## TEXTE ÉTUDIÉ
Focus sur le droit de l’environnement

Article publié le 13 février 2020

 

A une heure où l’urgence climatique occupe une grande place dans le débat public, le saisissement des enjeux environnementaux par le droit est une vraie question. Maître Thomas Dubreuil, avocat du barreau de Vannes spécialisé en droit de l’environnement, a accepté de répondre à nos questions.

 

Dans un premier temps, nous plaçons le contexte du droit de l’environnement, qui « est un droit assez récent : avant les années 1970, le droit ne s’était pas saisi de la protection de la nature. Initialement, la question était abordée sous l’angle des nuisances produites par certaines industries spécifiques (le textile par exemple), ou encore s’agissant des établissements dangereux et insalubres réglementés depuis le 19e siècle, mais il n’y avait pas du tout d’approche environnementale. La spécificité du droit de l’environnement est qu’il provient en très grande partie du droit européen, par le biais des directives et des règlements qui ont irrigué le niveau national et ont permis parfois à l’Etat d’évoluer un peu plus rapidement que s’il avait dû le faire seul ».

Nous faisons un point sur la transversalité de ce droit. « Historiquement, il s’agit plutôt d’un droit public, notamment avec le mécanisme des autorisations par le préfet ou le ministre, suite à des évaluations préalables qui appliquent le critère environnemental. Le droit de l’environnement a irrigué le droit de l’urbanisme, et le droit de l’environnement est principalement appliqué par le biais des autorités administratives. Il y a bien évidemment une composante pénale, le droit de l’environnement étant rattaché à l’intérêt général. Le procureur, qui est représentant de la société, va pouvoir mobiliser ses pouvoirs et poursuivre certaines infractions dès lors qu’il y a une violation environnementale ».

Mais le droit de l’environnement a également une composante civile : « il est rattaché au cadre de vie, ce sont les personnes qui subissent les préjudices d’une atteinte environnementale. C’est d’ailleurs la raison pour laquelle il y a un débat autour de la qualification du préjudice écologique : qui peut s’en prévaloir ? Le préjudice moral des associations de protection de l’environnement doit pouvoir être indemnisé également : puisqu’elles œuvrent au quotidien pour protéger l’environnement dès lors qu’il y a une atteinte à l’environnement, cela génère un droit à réparation ».

## CONSIGNE DE TRAVAIL A
Dites si chacun des énoncés suivants s'accorde avec l'article sur le droit de l'environnement, par oui ou par non, en citant mot pour mot le passage décisif : (i) le droit de l'environnement vient en très grande partie du droit européen ; (ii) avant les années 1970, le droit protégeait déjà la nature ; (iii) le droit de l'environnement ne comporte aucune composante pénale.
## CONSIGNE DE TRAVAIL B
Reprenez l'article sur le droit de l'environnement à la suite de sa dernière phrase et écrivez-en la suite.
Les enregistrements n'interviennent pas ici.

Entrées de données enregistrées
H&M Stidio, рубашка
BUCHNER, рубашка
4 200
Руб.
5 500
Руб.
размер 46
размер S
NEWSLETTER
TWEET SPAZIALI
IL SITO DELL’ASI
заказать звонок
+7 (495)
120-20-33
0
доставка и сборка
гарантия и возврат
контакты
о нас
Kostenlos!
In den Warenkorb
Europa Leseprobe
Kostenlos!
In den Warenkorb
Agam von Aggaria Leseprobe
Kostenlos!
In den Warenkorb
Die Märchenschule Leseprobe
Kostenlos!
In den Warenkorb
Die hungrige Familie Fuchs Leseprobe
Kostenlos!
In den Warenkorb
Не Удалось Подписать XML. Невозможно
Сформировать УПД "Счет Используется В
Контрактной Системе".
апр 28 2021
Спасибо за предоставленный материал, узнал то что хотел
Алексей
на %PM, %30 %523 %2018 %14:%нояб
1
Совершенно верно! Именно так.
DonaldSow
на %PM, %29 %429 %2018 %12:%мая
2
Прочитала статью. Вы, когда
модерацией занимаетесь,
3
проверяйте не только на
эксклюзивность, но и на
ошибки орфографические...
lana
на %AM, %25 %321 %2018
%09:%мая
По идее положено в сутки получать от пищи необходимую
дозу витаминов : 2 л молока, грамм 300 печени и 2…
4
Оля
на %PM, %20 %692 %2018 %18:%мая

## ZONE DE RÉPONSE A
(i) Oui : « La spécificité du droit de l’environnement est qu’il provient en très grande partie du droit européen »
(ii) Non : « avant les années 1970, le droit ne s’était pas saisi de la protection de la nature »
(iii) Non : « Il y a bien évidemment une composante pénale »

## ZONE DE RÉPONSE B
Aujourd’hui, on perçoit un phénomène de retrait de l’autorité administrative, parfois pour des raisons de politiques locales (par exemple lorsqu’on décide de ne pas sanctionner un projet qui peut avoir un impact écologique négatif mais être important pour le développement d’une collectivité), plus souvent pour des raisons de moyens. Ce sont donc souvent les associations qui prennent le relais dans le cadre de recours civils en direct, où elles vont demander la cessations des pratiques portant atteintes à l’environnement. « Les acteurs privés se sont mobilisés parce qu’ils voient que l’Etat n’est pas forcément capable d’assumer la totalité de la charge de la protection de l’environnement ».

 

Nous avons interrogé Maître Dubreuil sur la possibilité de sanctionner la communication environnementale fallacieuse sur le terrain des pratiques commerciales trompeuses.

Rappelant que ce contentieux est assez marginal dans l’ensemble du contentieux environnemental, il explique cette situation par la difficulté de preuves en la matière. Cette difficulté est frappante lorsqu’une entreprise, axant une partie de sa communication sur le protection de l’environnement, fait des choix de sous-traitance à l’étranger qui n’apportent pas les garanties nécessaires pour que les produits soient réalisés dans des conditions environnementales et sociales satisfaisantes : il faudrait effectuer le travail d’investigation nécessaire, à l’étranger. Or, les parquets ont énormément de dossiers à traiter sur les atteintes environnementales et priorisent ce qui est directement en lien avec le territoire (pollutions, nuisances…).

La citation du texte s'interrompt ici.